__Work to be completed__
From the entries below, copy every line that holds the word "ネオンレッド".

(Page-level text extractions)
════════
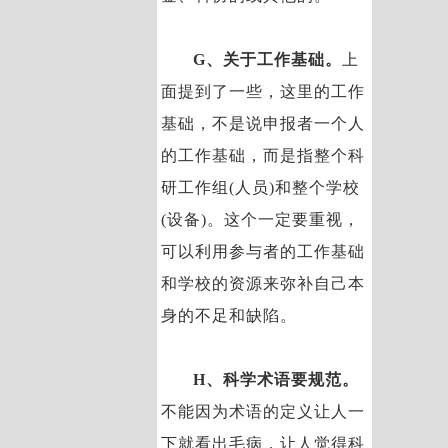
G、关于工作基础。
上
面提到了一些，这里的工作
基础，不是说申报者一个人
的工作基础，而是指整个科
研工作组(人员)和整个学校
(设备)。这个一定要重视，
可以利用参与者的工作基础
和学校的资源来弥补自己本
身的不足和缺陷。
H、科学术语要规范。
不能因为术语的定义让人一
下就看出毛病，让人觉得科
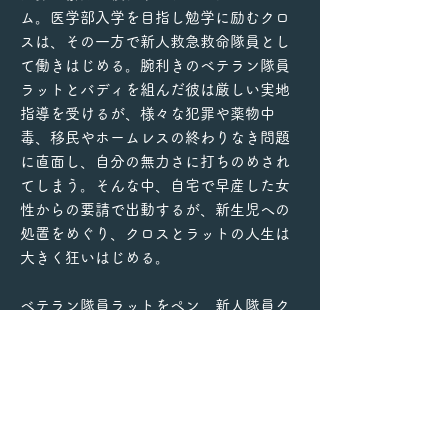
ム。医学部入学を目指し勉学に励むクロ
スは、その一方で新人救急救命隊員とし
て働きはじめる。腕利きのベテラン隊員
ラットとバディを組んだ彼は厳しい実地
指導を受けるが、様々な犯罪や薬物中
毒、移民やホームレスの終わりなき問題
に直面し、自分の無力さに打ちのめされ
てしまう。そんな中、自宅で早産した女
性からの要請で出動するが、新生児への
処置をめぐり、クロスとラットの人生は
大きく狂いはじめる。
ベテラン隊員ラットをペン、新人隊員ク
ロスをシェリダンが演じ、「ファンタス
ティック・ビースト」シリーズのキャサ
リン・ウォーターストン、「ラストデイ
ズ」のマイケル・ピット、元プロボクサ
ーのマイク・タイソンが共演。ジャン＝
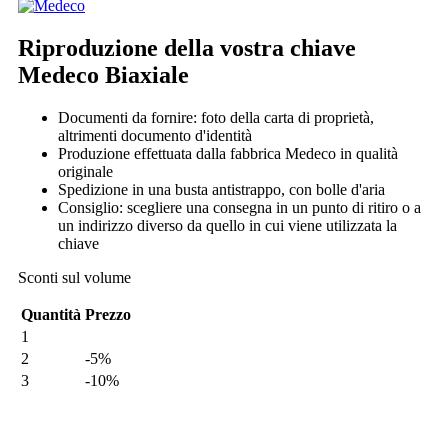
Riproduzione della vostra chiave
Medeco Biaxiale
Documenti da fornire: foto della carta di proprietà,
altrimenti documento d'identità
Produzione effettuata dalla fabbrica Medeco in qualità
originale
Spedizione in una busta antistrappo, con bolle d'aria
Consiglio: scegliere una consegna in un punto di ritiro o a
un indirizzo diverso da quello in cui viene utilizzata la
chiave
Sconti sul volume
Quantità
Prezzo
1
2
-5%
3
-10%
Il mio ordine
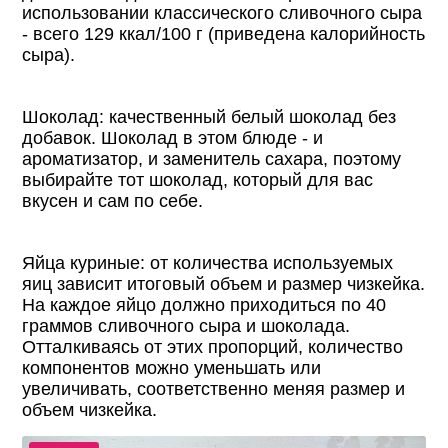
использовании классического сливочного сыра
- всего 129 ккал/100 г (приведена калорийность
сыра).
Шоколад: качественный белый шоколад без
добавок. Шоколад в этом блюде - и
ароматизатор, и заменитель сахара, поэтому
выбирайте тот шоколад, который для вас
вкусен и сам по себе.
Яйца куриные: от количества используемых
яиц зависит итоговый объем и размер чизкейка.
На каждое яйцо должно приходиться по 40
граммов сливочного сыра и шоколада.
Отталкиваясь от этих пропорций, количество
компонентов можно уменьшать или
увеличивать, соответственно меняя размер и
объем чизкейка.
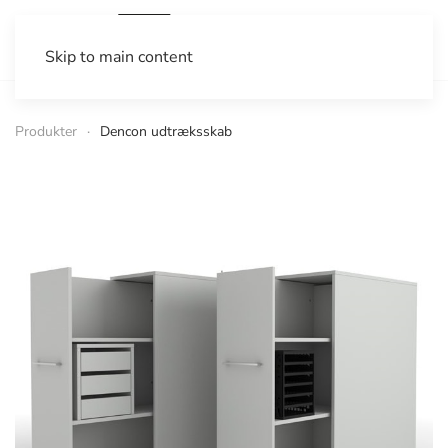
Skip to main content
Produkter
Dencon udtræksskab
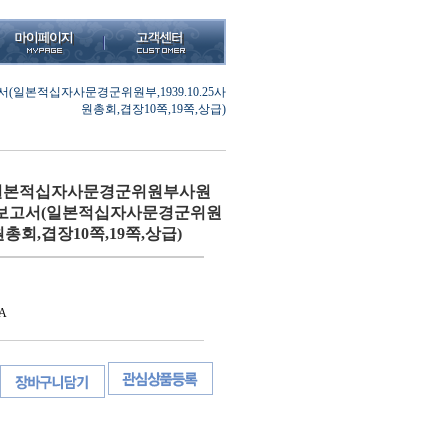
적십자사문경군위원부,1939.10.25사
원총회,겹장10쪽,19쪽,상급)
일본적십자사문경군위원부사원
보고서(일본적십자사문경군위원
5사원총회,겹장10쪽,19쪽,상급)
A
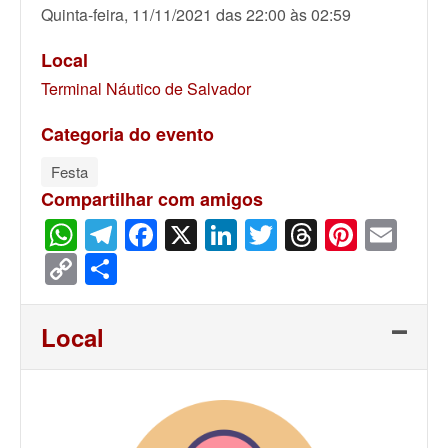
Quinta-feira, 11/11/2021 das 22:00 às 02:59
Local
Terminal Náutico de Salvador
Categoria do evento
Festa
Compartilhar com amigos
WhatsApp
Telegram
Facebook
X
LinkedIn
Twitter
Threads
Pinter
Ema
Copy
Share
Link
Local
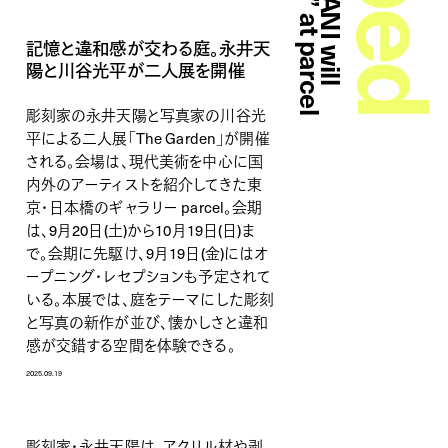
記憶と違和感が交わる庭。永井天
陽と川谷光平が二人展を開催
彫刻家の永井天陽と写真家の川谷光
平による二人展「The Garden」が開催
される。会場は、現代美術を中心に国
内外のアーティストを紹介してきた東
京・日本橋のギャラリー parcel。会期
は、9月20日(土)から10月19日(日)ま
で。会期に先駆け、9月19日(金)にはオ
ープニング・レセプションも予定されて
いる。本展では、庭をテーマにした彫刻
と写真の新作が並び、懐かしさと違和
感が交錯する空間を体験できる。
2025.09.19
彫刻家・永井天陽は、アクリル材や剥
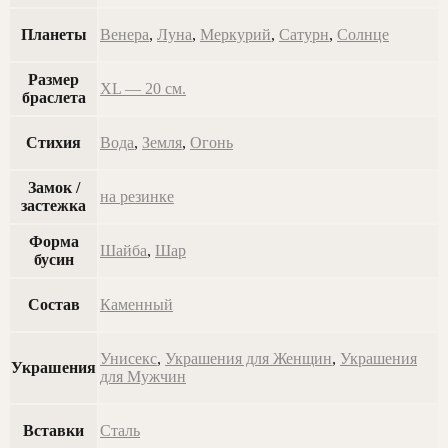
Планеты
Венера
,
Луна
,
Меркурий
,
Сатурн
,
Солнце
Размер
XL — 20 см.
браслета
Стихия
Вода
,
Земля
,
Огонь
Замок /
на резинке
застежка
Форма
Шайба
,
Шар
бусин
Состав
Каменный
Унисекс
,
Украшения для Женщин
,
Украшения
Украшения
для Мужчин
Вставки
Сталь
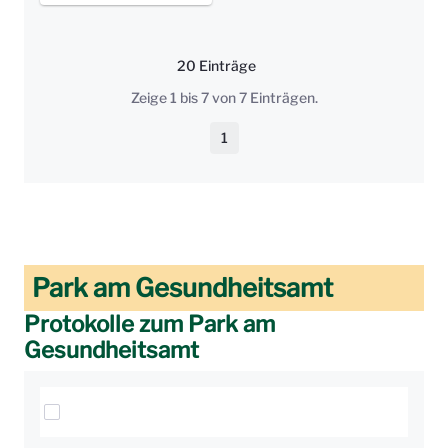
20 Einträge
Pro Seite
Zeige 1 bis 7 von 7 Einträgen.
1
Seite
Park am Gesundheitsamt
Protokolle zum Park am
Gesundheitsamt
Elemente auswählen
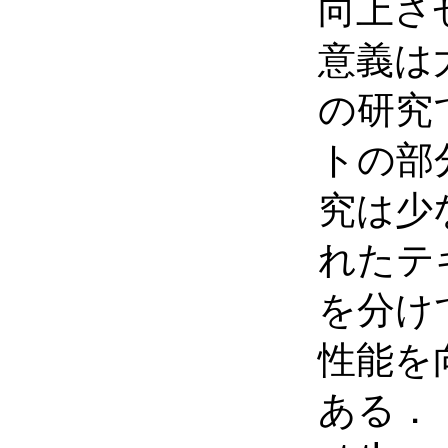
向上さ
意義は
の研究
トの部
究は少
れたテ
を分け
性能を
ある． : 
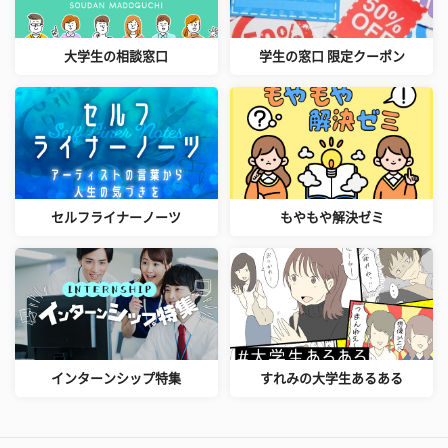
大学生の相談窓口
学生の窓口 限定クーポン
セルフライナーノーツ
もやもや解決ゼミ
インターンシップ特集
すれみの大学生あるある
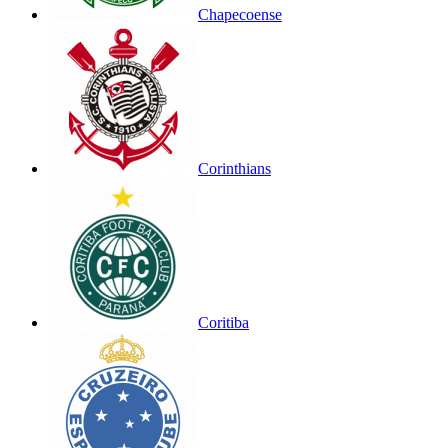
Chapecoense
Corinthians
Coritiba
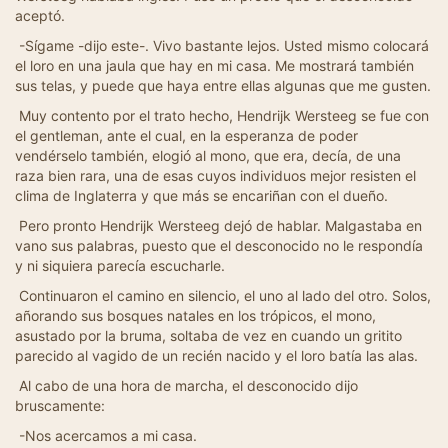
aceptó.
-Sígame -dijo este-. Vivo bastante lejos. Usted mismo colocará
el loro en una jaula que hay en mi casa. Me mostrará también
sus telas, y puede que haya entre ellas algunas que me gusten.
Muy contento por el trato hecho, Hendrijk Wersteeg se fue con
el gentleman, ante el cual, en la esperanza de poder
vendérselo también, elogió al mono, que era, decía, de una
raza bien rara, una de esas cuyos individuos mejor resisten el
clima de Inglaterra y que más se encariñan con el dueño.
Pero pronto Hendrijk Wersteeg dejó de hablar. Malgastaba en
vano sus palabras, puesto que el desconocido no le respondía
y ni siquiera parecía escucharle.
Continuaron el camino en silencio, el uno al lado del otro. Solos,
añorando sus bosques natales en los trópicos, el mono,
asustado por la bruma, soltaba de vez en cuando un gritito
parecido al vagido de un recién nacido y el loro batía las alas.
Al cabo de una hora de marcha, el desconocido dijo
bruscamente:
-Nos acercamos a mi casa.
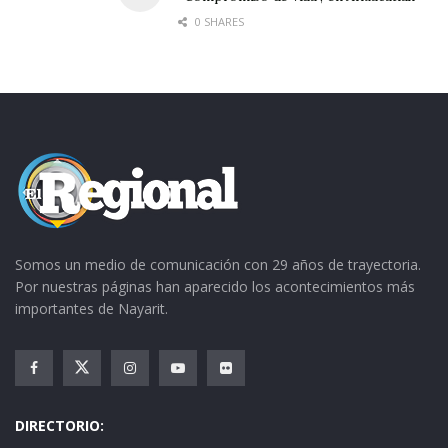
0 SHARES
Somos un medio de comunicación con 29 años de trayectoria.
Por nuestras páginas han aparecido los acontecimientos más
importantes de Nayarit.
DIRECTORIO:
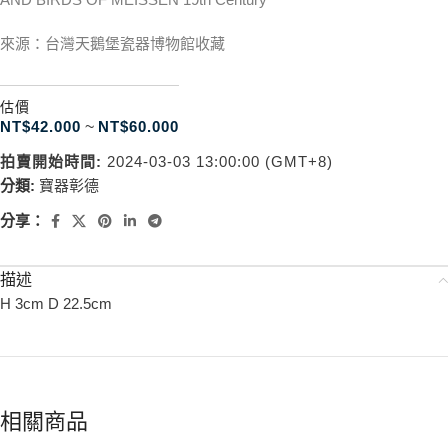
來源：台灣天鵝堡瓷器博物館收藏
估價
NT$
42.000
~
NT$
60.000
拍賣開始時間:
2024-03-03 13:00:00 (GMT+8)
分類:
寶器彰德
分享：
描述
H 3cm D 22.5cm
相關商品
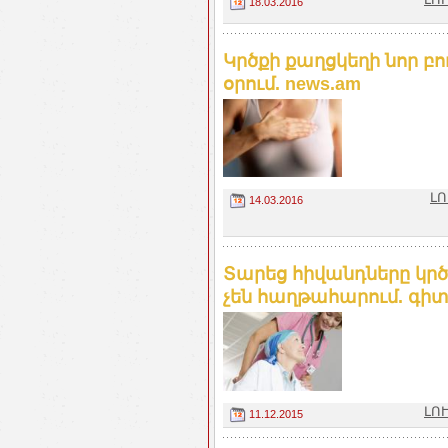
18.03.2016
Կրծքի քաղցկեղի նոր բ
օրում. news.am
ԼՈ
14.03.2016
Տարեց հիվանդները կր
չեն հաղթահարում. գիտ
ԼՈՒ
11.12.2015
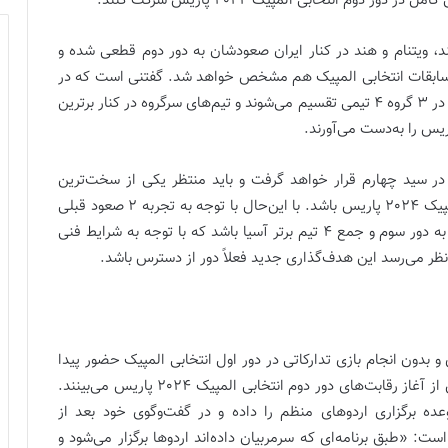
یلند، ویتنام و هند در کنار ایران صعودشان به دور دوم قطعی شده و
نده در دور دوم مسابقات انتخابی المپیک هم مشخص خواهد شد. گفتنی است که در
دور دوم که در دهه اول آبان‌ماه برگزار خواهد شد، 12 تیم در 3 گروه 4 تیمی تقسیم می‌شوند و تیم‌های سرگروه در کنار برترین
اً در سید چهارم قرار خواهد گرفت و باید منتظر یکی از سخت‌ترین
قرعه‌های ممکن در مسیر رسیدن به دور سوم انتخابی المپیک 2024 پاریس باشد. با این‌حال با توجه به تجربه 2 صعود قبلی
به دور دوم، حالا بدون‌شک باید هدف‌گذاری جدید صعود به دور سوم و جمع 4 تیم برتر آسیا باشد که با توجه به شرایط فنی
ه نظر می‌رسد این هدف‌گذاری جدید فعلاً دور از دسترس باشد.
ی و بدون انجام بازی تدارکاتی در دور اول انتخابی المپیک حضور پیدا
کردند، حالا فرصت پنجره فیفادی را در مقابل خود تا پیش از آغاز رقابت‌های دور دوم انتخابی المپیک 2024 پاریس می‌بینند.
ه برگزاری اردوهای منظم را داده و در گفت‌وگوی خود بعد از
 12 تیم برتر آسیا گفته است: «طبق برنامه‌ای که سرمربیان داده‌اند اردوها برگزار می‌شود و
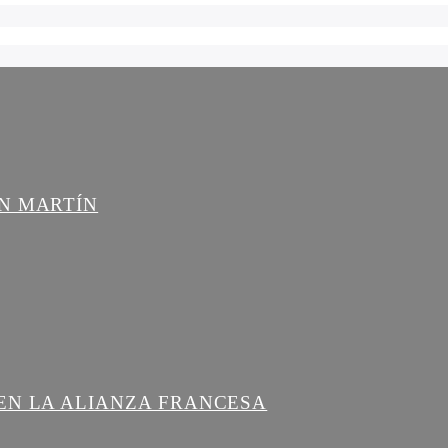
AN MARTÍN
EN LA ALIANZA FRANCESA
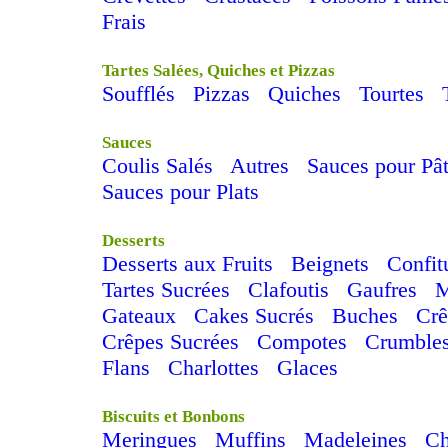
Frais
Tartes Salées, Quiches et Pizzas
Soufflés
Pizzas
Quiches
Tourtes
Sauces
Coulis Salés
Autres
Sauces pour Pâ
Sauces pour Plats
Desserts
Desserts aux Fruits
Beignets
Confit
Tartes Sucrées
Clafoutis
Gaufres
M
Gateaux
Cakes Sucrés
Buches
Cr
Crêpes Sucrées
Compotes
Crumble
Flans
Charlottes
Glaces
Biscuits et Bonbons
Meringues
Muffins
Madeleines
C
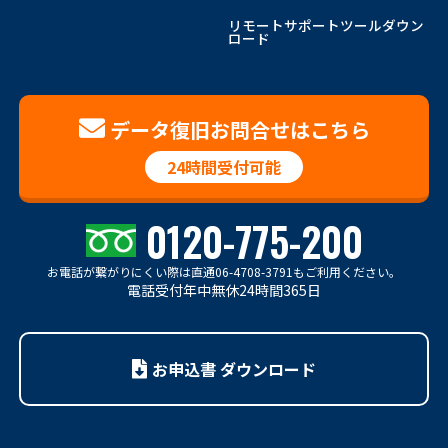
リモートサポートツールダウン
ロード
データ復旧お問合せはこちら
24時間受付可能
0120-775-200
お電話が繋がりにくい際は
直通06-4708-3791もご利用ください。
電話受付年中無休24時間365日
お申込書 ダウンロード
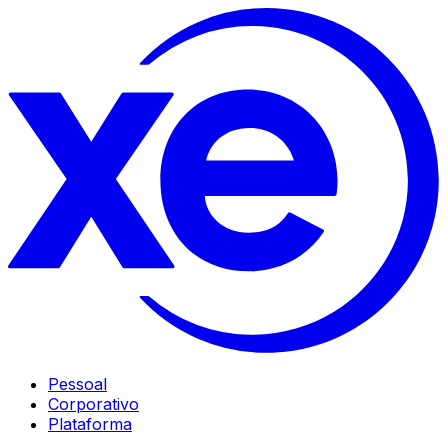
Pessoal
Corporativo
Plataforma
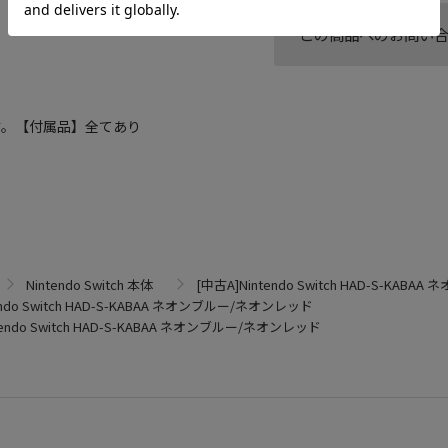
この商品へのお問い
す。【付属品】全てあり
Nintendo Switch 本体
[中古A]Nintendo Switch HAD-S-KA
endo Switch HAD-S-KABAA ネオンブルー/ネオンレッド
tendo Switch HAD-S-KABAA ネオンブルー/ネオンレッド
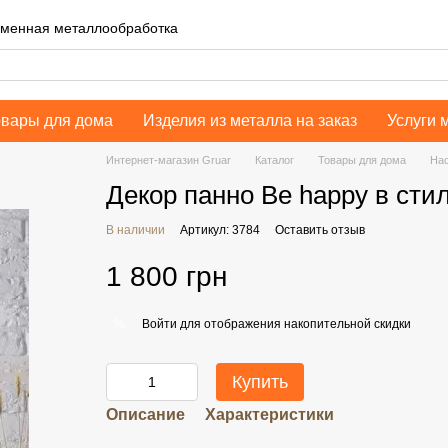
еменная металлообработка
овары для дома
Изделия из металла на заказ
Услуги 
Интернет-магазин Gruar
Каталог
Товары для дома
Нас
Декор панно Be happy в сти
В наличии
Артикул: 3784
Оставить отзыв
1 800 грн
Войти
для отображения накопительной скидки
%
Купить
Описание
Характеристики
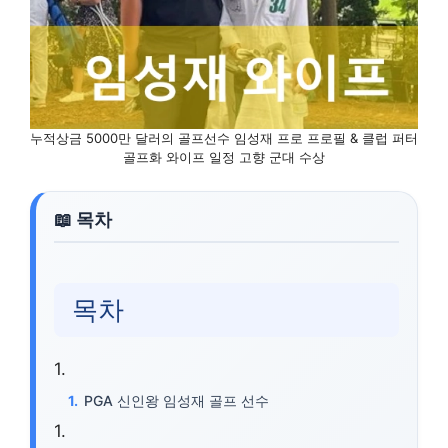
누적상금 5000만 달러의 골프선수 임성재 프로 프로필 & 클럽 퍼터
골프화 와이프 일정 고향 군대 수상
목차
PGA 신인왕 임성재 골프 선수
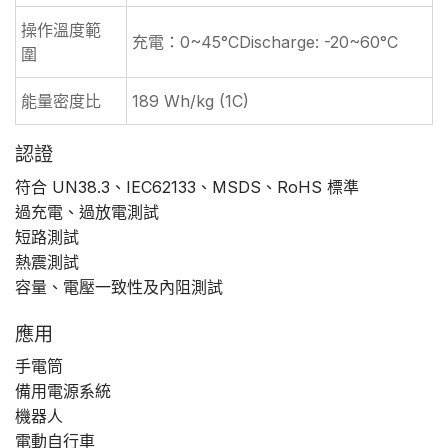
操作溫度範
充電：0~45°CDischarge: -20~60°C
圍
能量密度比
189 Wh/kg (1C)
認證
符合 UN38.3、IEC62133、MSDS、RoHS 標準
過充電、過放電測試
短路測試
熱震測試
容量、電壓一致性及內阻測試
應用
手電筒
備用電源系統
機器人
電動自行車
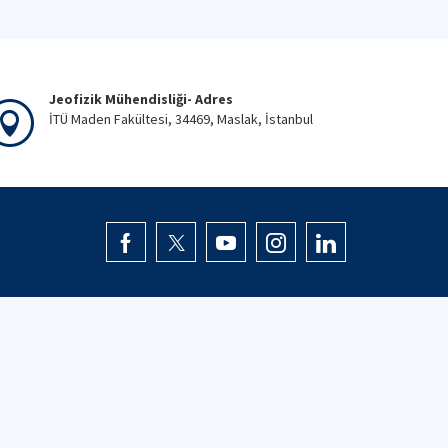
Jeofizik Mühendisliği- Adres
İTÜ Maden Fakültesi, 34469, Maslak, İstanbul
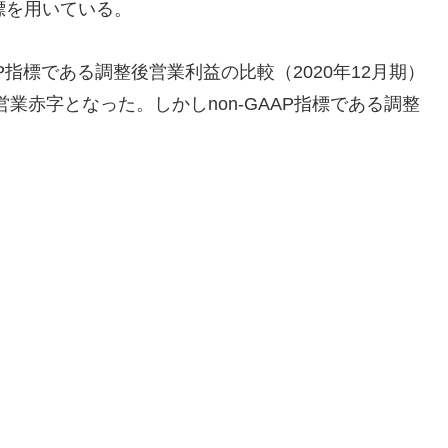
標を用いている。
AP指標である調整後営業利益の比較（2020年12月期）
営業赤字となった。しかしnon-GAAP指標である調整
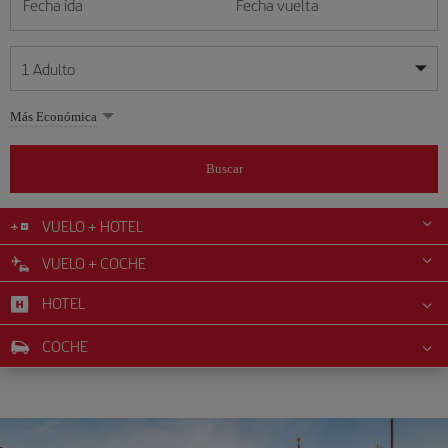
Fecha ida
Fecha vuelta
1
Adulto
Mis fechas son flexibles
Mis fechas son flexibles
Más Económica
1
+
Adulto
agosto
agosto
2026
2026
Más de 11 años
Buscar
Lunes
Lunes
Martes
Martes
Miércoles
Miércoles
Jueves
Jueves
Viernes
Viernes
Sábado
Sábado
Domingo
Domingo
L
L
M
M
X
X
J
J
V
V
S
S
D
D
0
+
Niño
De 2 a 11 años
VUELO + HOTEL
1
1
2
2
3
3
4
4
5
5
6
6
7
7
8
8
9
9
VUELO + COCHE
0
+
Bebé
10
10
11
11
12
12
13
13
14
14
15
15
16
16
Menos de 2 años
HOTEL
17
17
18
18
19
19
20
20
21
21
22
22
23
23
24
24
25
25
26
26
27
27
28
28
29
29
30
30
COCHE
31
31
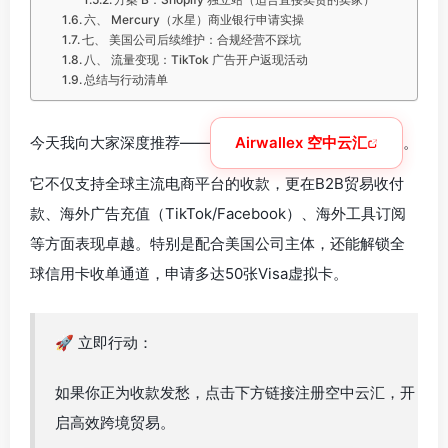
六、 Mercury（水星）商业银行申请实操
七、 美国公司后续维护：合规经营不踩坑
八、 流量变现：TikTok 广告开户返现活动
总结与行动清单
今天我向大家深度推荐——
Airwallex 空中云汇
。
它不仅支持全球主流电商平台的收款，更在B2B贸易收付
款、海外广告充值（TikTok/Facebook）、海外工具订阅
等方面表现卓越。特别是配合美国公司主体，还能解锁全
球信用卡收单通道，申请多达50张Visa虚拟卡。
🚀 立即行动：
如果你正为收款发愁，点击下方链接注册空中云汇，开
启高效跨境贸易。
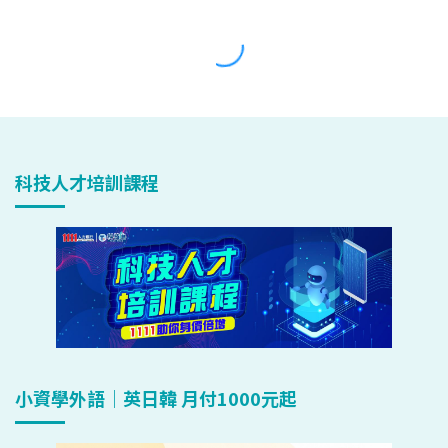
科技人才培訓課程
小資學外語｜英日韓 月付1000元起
════════
__Solution below__
endo Switch HAD-S-KABAA ネオンブルー/ネオンレッド
tendo Switch HAD-S-KABAA ネオンブルー/ネオンレッド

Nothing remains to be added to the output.